** Opening Passage block **
Realtime frame interpolation upscaling 30fps to 60fps

Kasersky

Regular
Introduction: So the problem these days is that in order to achieve the graphical fidelity to the current industry standards developers most often have to sacrifice framerate.

Now what if you could take 30fps or lower than use motion interpolation achieve picture which could be made to look like 60fps. Our friends at DF recently wrote discussing this very thing. Seems that this sorta thing can be achieved though current console hardware nearly "free".

http://www.eurogamer.net/articles/digitalfoundry-force-unleashed-60fps-tech-article

although exhibits some artifacting it is alot less noticeable in motion and though iteration artifacting can probably be reduced.
http://images.eurogamer.net/assets/articles//a/1/2/3/9/2/6/4/interpolation_prototype.jpg.jpg

Slides:
http://and.intercon.ru/rtfrucvg_html_slides/ (Dmitry Andreev)
http://and.intercon.ru/releases/talks/rtfrucvg/

Movies:
360 Demo HD
http://www.megaupload.com/?d=EQUOQ9RW (177MB)

Prototype HD
http://www.megaupload.com/?d=2QN7NZ3N (111MB)

Both SD
http://www.megaupload.com/?d=UR37CHZP (90MB)
uploading....
 
Last edited by a moderator:
So i guess i'll get this started...

one of the things that i was thinking of was that this actually wouldnt improve input latency at all because you'd essentially need the current frame and future frame to build an interpolated frame however seems that they actually use the front buffer and use it directly meaning there is an update that your eye will perceive thus improving latency.

The most simple and efficient solution is to do the interpolation in-place, during the current frame, while the previous one is on screen. This way the previous front buffer can be mapped as a texture (X360) and used for interpolation directly. In terms of latency there is something interesting going on. I said that there is no extra latency, which is true. But if you think about it, latency is actually reduced. Because we get the new visual result 16.6 ms earlier.
 
My concern with these systems is always what happens when they go out of their baseline operating parameters (i.e. sub 30fps). Credit where credit is due, he does seem to have examined this:

According to Andreev, if the game drops below 30FPS the PS3 is still able to carry out the "flip" at the right point between the two frames. However, on Xbox 360, Microsoft's TCRs - the technical rules which dictate what you can and can't do with its hardware - insist that all calls to the graphics hardware go through their own APIs, and there isn't an equivalent system in place on DirectX.
** Closing Passage block **
** Opening Record excerpts block **
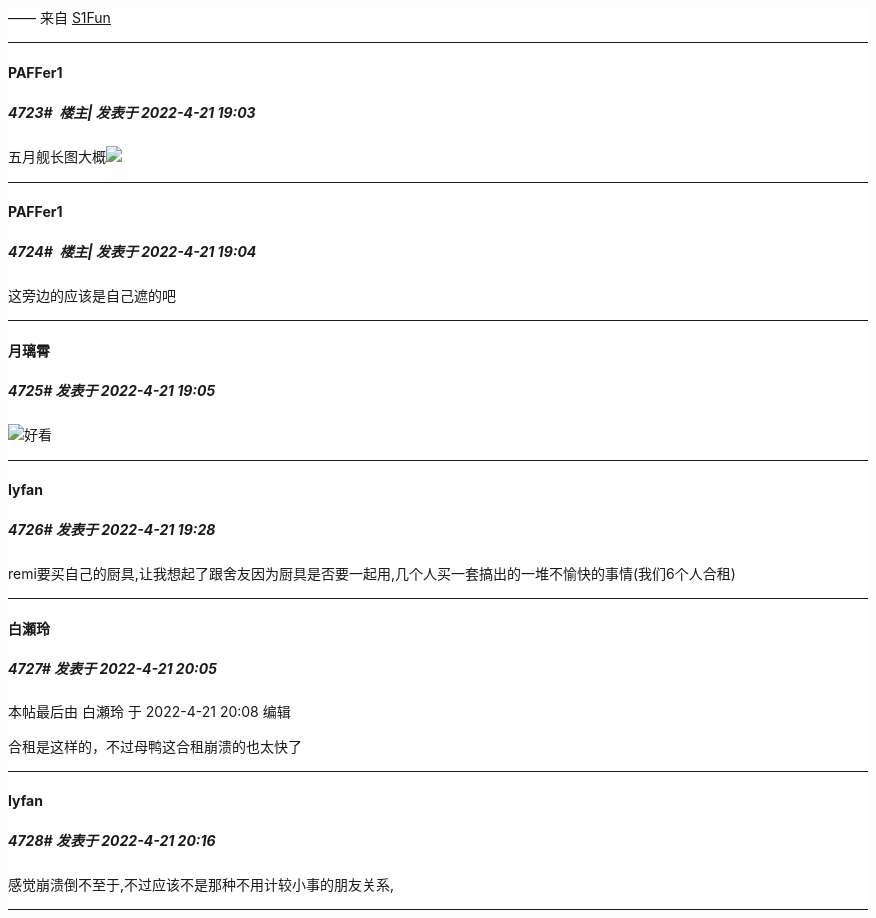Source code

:—— 来自 [S1Fun](https://s1fun.koalcat.com)



*****

####  PAFFer1  
##### 4723#         楼主| 发表于 2022-4-21 19:03

五月舰长图大概<img src="https://p.sda1.dev/5/3227dcac5047cb9b7096dc99f0bed92c/CMP_20220421190311312.jpg" referrerpolicy="no-referrer">

*****

####  PAFFer1  
##### 4724#         楼主| 发表于 2022-4-21 19:04

这旁边的应该是自己遮的吧

*****

####  月璃霄  
##### 4725#       发表于 2022-4-21 19:05

<img src="https://static.saraba1st.com/image/smiley/face2017/136.png" referrerpolicy="no-referrer">好看



*****

####  Iyfan  
##### 4726#       发表于 2022-4-21 19:28

remi要买自己的厨具,让我想起了跟舍友因为厨具是否要一起用,几个人买一套搞出的一堆不愉快的事情(我们6个人合租)



*****

####  白瀬玲  
##### 4727#       发表于 2022-4-21 20:05

 本帖最后由 白瀬玲 于 2022-4-21 20:08 编辑 

合租是这样的，不过母鸭这合租崩溃的也太快了



*****

####  Iyfan  
##### 4728#       发表于 2022-4-21 20:16

感觉崩溃倒不至于,不过应该不是那种不用计较小事的朋友关系,



*****
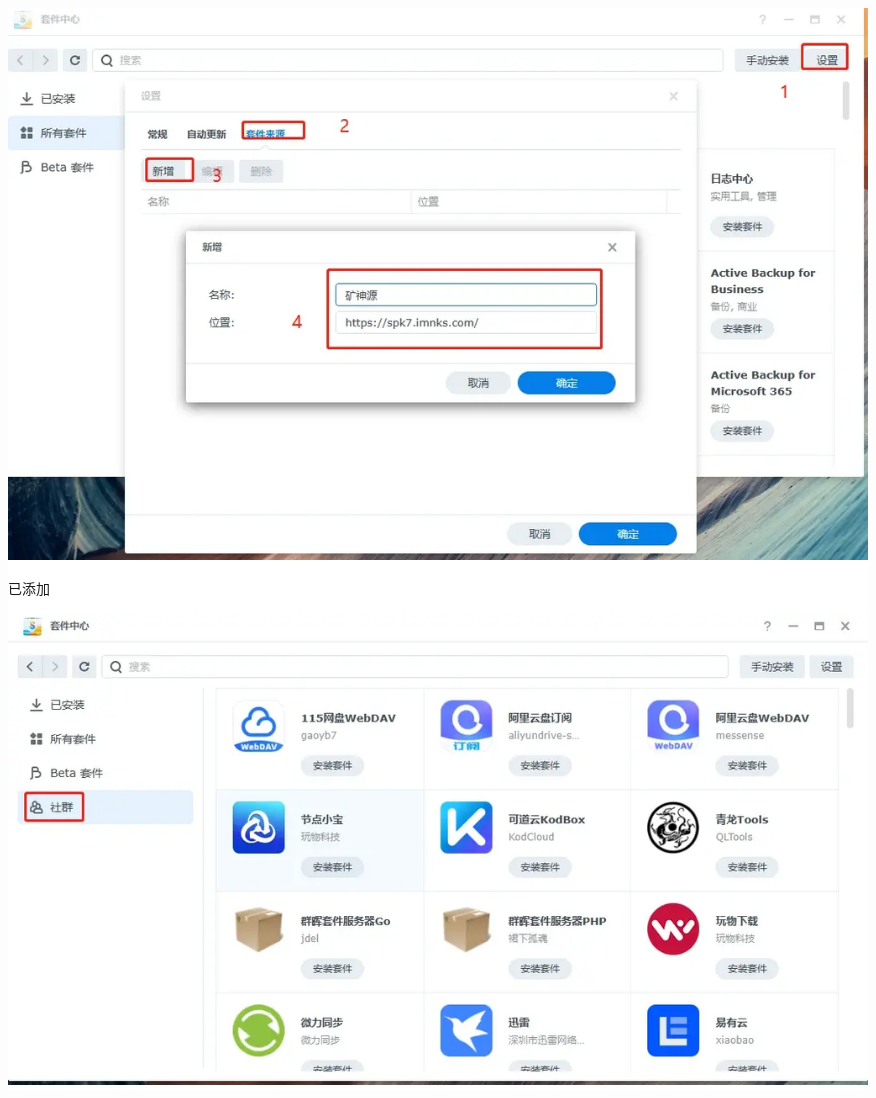 ![img](../images/b8ddec2a4f79441a8cd18a08542e1b3fafc042e1.png@1192w.webp)

已添加

![img](../images/afc4329d669fbbc91cf3b7922c4c83286de75c6d.png@1192w.webp)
** Closing Record excerpts block **
▶ [Task goal]:
In the thread on realtime frame interpolation, name each movie offered for download under "Movies:" and give the file size stated for it. Nothing in this exercise relies on the listing.

▶ [Task response]:
- 360 Demo HD: 177MB
- Prototype HD: 111MB
- Both SD: 90MB